One group is the designers that designed the IVR, the voice user interface and things like that. They want to know how well callers accept the prompts, the messages and the answers. The second group is system administrators that want to know about system performance, and maybe bottlenecks with back-end access etc. The third group is the business that wants to know whether KPIs are being met, the success rates and completion rates at business tasks that the IVR or the chatbot represents. We have all those reports baked in, and you can look at the data at any granularity by filtering and slicing and dicing to really get a thorough understanding not only of the technical operation, but also whether customers actually find their way around in it, do they successfully complete the tasks when they call in or text us or talk to the chatbot. That gives our clients deep insights and lets them make educated decisions on how to improve an application once it’s deployed.

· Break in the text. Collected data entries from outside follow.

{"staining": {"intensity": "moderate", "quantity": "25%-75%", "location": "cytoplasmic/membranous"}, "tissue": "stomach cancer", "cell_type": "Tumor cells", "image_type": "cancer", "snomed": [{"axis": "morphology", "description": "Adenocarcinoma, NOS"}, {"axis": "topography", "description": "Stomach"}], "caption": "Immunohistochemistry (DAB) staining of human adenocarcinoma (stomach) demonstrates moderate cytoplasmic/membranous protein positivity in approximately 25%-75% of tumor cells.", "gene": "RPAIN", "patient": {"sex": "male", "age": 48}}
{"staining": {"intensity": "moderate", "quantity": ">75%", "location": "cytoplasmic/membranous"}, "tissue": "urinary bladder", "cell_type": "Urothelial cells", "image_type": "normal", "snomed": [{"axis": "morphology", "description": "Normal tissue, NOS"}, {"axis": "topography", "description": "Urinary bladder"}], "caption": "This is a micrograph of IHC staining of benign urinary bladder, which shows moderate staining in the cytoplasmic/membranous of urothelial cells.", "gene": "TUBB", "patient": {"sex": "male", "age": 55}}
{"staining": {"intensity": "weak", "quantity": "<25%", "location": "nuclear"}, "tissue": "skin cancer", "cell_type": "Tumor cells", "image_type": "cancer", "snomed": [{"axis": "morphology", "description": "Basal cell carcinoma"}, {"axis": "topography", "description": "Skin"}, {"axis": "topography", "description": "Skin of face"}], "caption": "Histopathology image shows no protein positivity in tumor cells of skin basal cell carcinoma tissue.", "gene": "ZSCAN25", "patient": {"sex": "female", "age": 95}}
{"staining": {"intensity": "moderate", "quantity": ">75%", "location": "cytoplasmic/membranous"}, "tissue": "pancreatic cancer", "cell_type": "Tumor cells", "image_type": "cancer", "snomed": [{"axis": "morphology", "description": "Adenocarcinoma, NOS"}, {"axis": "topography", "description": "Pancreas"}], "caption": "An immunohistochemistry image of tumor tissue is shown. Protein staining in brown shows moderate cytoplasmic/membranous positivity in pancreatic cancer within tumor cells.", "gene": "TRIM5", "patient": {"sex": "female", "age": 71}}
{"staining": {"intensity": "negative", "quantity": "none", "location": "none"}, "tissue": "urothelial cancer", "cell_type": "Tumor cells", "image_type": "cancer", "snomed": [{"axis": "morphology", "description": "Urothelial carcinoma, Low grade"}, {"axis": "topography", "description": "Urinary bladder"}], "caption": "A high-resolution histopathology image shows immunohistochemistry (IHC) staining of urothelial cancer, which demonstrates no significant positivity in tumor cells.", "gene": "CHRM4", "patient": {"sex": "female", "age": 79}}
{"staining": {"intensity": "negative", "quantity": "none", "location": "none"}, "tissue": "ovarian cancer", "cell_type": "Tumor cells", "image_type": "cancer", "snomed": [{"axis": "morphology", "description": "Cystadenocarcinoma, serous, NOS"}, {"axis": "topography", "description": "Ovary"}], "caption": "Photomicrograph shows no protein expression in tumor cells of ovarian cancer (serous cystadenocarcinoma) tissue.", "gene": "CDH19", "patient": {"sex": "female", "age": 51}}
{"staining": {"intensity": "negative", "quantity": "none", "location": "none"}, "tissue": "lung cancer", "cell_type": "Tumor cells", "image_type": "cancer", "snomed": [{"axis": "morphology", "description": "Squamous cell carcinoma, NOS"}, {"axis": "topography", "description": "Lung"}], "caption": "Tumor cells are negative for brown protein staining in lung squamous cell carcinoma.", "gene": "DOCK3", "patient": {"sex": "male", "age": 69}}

BLD: But what are your thoughts on just the whole notion of omni-channel today? Everything hops across channels. So how does one go about measuring first call resolution (FCR) or average handle time (AHT). Has Aspect addressed this issue yet?
Tobias: Well, I think the entire industry is trying to rethink some of that, right? The metrics and APIs need to change in today’s world. There are some forward-thinking companies that are no longer saying – “I’m measuring you, dear agent, by how long it takes you to be on a phone call with a customer” because that’s a poor metric.
At the end of the day, we’re seeing a paradigm shift from the contact center being a cost center to a revenue center and customer retention center where if you provided a great experience, you add to the bottom line of the business and in that light, there’s no point in AHT and those metrics. At Zappos, an agent won an award for an eight-hour call with the customer. That’s insane to think about it. But by serving customer right, by really having an ear and an eye out for what they need, we can design the right metrics.
BLD: Any closing thoughts for us?
Tobias: At Aspect, our engagement is much more of a consulting engagement at the beginning. We do customer journey mapping with the client to understand how customers are interacting today throughout the entire journey. Based on what we understand about their business, we help them craft great journeys that use technology at places but also the human touch at other places and then track how well the solution is working. That’s where it’s important to consolidate data sources. There’s a lot of system integration needs to happen. And it’s only getting more and more complex in terms of data items, right? Where ultimately you can only survive by embracing approach like machine learning and neural networks that you train on patterns that emerge from these touchpoints to ultimately predict customer behavior.
We’re also doing some of that on our workforce management side where we’re looking at training a machine learning algorithm on detecting patterns of behavior of agents to make sure that we know if an agent is at risk of leaving the company.
BLD: Tobias, this has been a fascinating interview to say the least. Thank you so much for taking the time.
Tobias: All right, thank you. Thank you so much. Take care.